地域の拠点で催すイベントの意義 移住生活を豊かにするヒント


2017年3月29日

【この記事は、田舎ラボ事業の一環です。嶺北の暮らしや移住に興味を持つ若者が、地域での仕事やナリワイに焦点を当てた取材をお届けします】

移住を考えているみなさん、嶺北地域にきてからどのような生活を送ろうと考えていますか?

自然資源が豊かな場所なので、様々なスタイルの暮らしができると思います。

 

今回紹介するのは、汗見川清流館という廃校を利用した宿泊施設。

山奥にありながら頻繁にイベントが開催され、いわば「地域の拠点」ともいえる施設です。

 

本山町の汗見川地域にあるこの施設は、宿泊施設でありつつ自炊やピザ焼き体験までできる場所です。

今回はその清流館で働く野尻萌生さんにお話を伺ってきました。

 

住民が活用できる地域の拠点

静かな山奥にたたずむ汗見川清流館。

以前は明治36年から続いた小学校だったそうです。

平成16年に休校となり、その後は地域の方々で活用法が話し合われ、現在のように利用されるようになりました。

 

 

「現在では、体験・宿泊施設として年間2000人以上の来客が訪れるほか、たくさんのイベントが開催される「地域の拠点」として利用されています」

と、話してくれる野尻さん山奥にあるにもかかわらず、開催されるイベントは毎回大盛況なのだとか。

 

具体的にどのような催しがあるのかも聞いてみました。

「季節ごとのランチバイキングをするほか、田舎を体験できるイベントも多くあります

 例えば、

  • 岸ツツジほのぼの体験ツアー
  • 汗見川にこにこ大運動会
  • ちっとええぜよ汗見川(川遊びイベント)
  • 汗見川そばの収穫祭

などのイベントが定期的に開催されています」

 

 

四季のランチバイキングの他に、これだけ多くのイベントが毎年行われているそうです。

地域の拠点として催されるイベント

人気のランチバイキングは、清流館本館の横にある体育館で開催されているそうです。

 

本山町の汗見川地域に住む方々や、地元嶺北高校の生徒も一緒になってイベントを支えています。

「いただきます」の合図と同時に料理プレートは大賑わいの様子。

 

新聞やチラシなどの宣伝効果があるそうで、今回も高知市などから総勢100名以上の来客が集まったようです。

嶺北の山間部ならではの山菜やたくさんの野菜を使った料理に来客の方々は興味津々のご様子。

「へぇーすごい!」
「これはなに?」
「これも美味しそう!」

 

なんて言葉があちこちで飛び交っていました。

 

移住後の生活を考えたイベント

このような地域ぐるみのイベントは、単に多くの人へ地域をアピールすることだけではないと思います。

 

まず、地域住民同士が交流できる場であるということ。

地域の方々は料理を提供してイベントを運営する側ではありますが、イベントを通じて、その地域に住む自分たちが交流できる貴重な機会になっているのではないでしょうか。

地域の方がイベントをどのように感じているのか、運営側に携わる川村さん(写真:右)にお話を聞かせてもらいました。

「地域の外からお客さんが来てくれるのも嬉しいけど、なにより地域の方とたくさん話せることが嬉しいです。
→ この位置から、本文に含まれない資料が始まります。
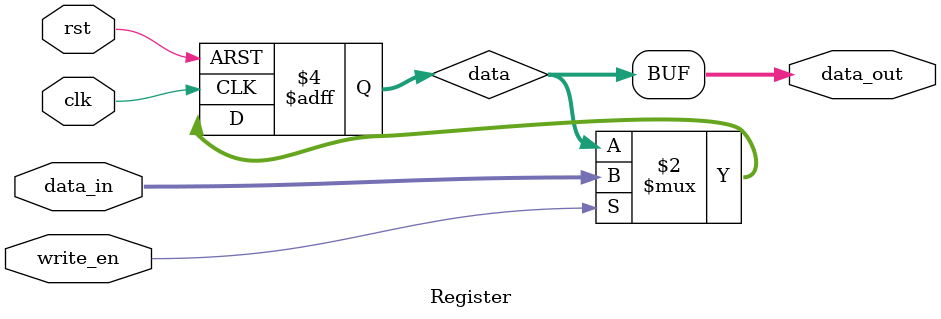
<source format=v>
module Register (input clk, rst, write_en ,input [31:0] data_in, output [31:0] data_out);
    reg [31:0] data;

    always @(posedge clk, posedge rst) begin
        if (rst)
            data <= 32'b0;
        else if (write_en)
            data <= data_in;
    end

    assign data_out = data;

endmodule
</source>
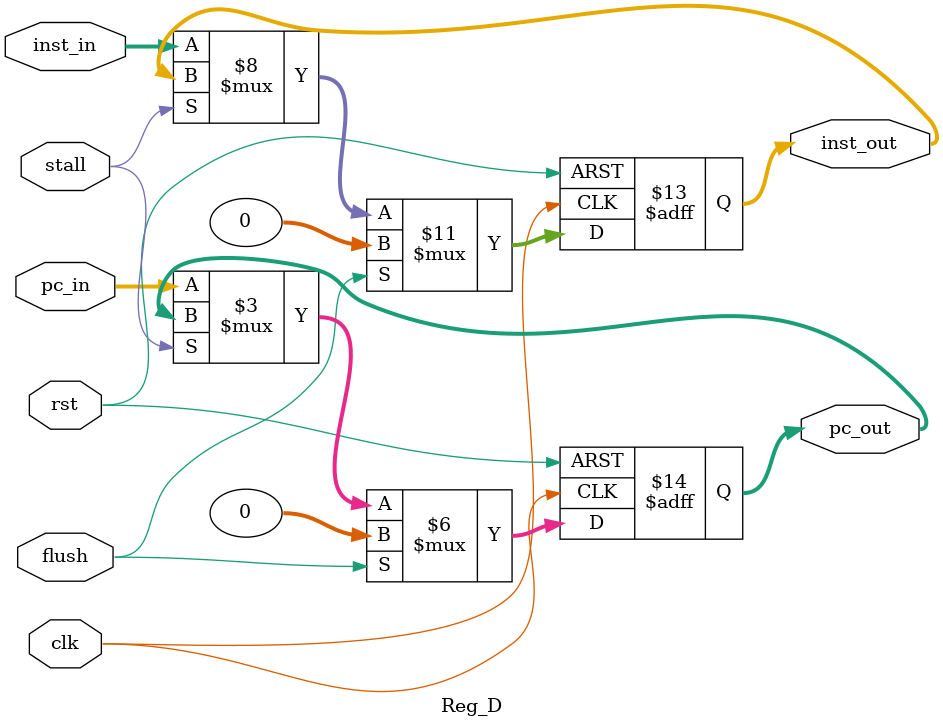
<source format=v>
module Reg_D(
    input clk,
    input rst,
    input stall,
    input flush,

    input [31:0] inst_in,
    input [31:0] pc_in,

    output reg [31:0] inst_out,
    output reg [31:0] pc_out
);
    always @(posedge clk or posedge rst) begin
        if(rst) begin
            inst_out <= 32'd0;
            pc_out   <= 32'd0;
        end
        else if(flush) begin
            inst_out <= 32'd0;
            pc_out   <= 32'd0;
        end
        else if(!stall) begin
            inst_out <= inst_in;
            pc_out   <= pc_in;
        end
    end
endmodule
</source>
同じ地域に住んでいても、意外と普段は顔を合わせることは多くありませんから、それが一番嬉しいことです」

 

イベントの準備は、住民で集って地域にある食材でメニューを考えることからはじめるのだとか。

大変な工程かもしれませんが、メニューの話し合いを含め、それも地域の住民同士で顔を合わせることができる貴重な機会。

 

移住してきた方にとってもうれしい機会だと感じました。

このようなイベントを通じて地域の多くの方と繋がりをつくり、さらに地域について理解を深めることができれば、その後の嶺北での生活がより豊かで楽しいものになると思います。

地域にある拠点の役割

今回は汗見川地域のイベントを例に、地域の拠点や移住先での暮らしをより充実させることを探ってみました。 

汗見川地域では「地域の活動の拠点」として汗見川清流館の利用を促進していますが、今回のイベントを通してたくさんの方々にお話を聞く中で、地域に拠点がある重要性の大きさに改めて気づきました。

 

ある人にとっては、その地域に来るきっかけとして。

地域に住む人にとっては、同じ地域に住む方々と交流する機会として。

移住した人にとっては、新たな人の繋がりをつくる場として。

 

地域の拠点がとても大切な役割を担っていることが分かりました。

こうした地域の拠点やイベントを利用することで、移住生活をより楽しく充実したものにできるはずです。

 

本山町の汗見川地域には、このようなすばらしい地域の拠点があり、それをうまく活用している地域の方々がいました。